EVER heard the phrase “silly season”? Journalists use it, but never really explain what it means. Well, in yet another world exclusive for the Daily Sport, here’s the silly season laid bare. Basically, for most of the year, reporters depend on politicians to make enough news to fill the pages of their newspapers. They may slag MPs off much of the time, but the poor dears are lost when Parliament isn’t sitting. That’s why, over the summer, you’ll find so many prominent stories which wouldn’t even make the news the rest of the year. Some of them are simply trivial, others are plain silly. Hey presto! Welcome to the silly season. A good example is the coverage which the small Spanish town of Bunol got on Wednesday. They had a festival called La Tomatina, where they all throw tomatoes at each other! Nearly 140 tons were thrown during the “veg out”. There were no winners—but a lot of red faces and rivers of juice. Now, I ask you, would this be news at other times of the year? Of course not! But, when the politicians are away from Parliament, the media gets desperate and reports stories like this. Am I guilty of the same desperation? Not a bit of it! The reason I’m telling you about it is because I have an idea. We could do this in London’s Parliament Square. All the politicians could throw tomatoes at journalists on the first day of the new Parliamentary session. That would be very good indeed for Commons morale. And, to give it a political dimension, Nicole Ford could oversee proceedings, dressed only in fruit and veg. This could cause the usual outrage among conservative elements, but it would massively big-up healthy eating. Department of Health take note.

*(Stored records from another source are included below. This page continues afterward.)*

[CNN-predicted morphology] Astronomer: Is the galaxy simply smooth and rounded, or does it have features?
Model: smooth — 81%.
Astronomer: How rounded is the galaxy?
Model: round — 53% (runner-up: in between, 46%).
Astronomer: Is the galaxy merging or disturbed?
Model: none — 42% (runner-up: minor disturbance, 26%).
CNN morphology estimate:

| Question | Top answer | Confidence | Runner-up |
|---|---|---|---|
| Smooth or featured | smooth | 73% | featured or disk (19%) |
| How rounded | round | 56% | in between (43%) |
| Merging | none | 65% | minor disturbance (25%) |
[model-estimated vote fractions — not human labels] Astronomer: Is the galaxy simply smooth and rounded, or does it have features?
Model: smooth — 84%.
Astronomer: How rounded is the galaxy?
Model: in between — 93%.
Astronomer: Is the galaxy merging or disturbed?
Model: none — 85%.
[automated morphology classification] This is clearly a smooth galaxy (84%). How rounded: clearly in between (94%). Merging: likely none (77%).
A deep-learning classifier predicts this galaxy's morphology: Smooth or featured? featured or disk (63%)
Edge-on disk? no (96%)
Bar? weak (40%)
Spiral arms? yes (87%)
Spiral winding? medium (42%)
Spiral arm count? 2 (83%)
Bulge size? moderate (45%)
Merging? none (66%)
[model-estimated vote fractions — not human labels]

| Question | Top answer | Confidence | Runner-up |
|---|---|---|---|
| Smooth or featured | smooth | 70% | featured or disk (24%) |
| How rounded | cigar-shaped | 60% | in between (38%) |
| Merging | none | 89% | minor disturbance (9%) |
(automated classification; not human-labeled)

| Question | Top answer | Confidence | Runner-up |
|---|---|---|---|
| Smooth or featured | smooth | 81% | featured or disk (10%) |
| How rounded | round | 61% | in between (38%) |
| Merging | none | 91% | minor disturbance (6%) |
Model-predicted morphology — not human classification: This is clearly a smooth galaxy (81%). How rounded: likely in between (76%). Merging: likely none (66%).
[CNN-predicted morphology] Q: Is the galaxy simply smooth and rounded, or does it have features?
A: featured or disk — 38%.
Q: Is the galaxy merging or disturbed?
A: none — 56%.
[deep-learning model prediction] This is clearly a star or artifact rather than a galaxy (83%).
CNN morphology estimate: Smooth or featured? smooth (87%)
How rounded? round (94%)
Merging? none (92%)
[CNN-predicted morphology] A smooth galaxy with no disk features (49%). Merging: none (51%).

I NOTICE the British Empire has just seen a bit of a comeback. Although the days of running around in funny hats, imposing oppressive laws and beating up “the natives” have passed, the UK still has a few colonies scattered about. But it’s not cool to call them colonies any more. So instead they’re known as “overseas territories” which obviously fools everyone. Most are little islands in the Atlantic and the Caribbean. They mainly rule themselves on a day-to-day basis. Occasionally the UK government checks up on them, plays the national anthem, hoists up the Union Flag and then wanders off again. But the other week the government spotted a bit of foul play on the Turks and Caicos Islands, a UK colony –– I mean overseas territory –– in the Caribbean. They realised that sneaky local politicians had been flogging off crown lands to line their own pockets. So they shut down the local assembly and will be exercising “direct rule” there until 2012. It’s a risky business. Kicking out elected politicians and ruling a country from 4,000 miles away isn’t terribly easy. Then again, things could be much more serious –– if the government decides to impose direct rule on Britain’s former colonies as well they’ll be invading America next!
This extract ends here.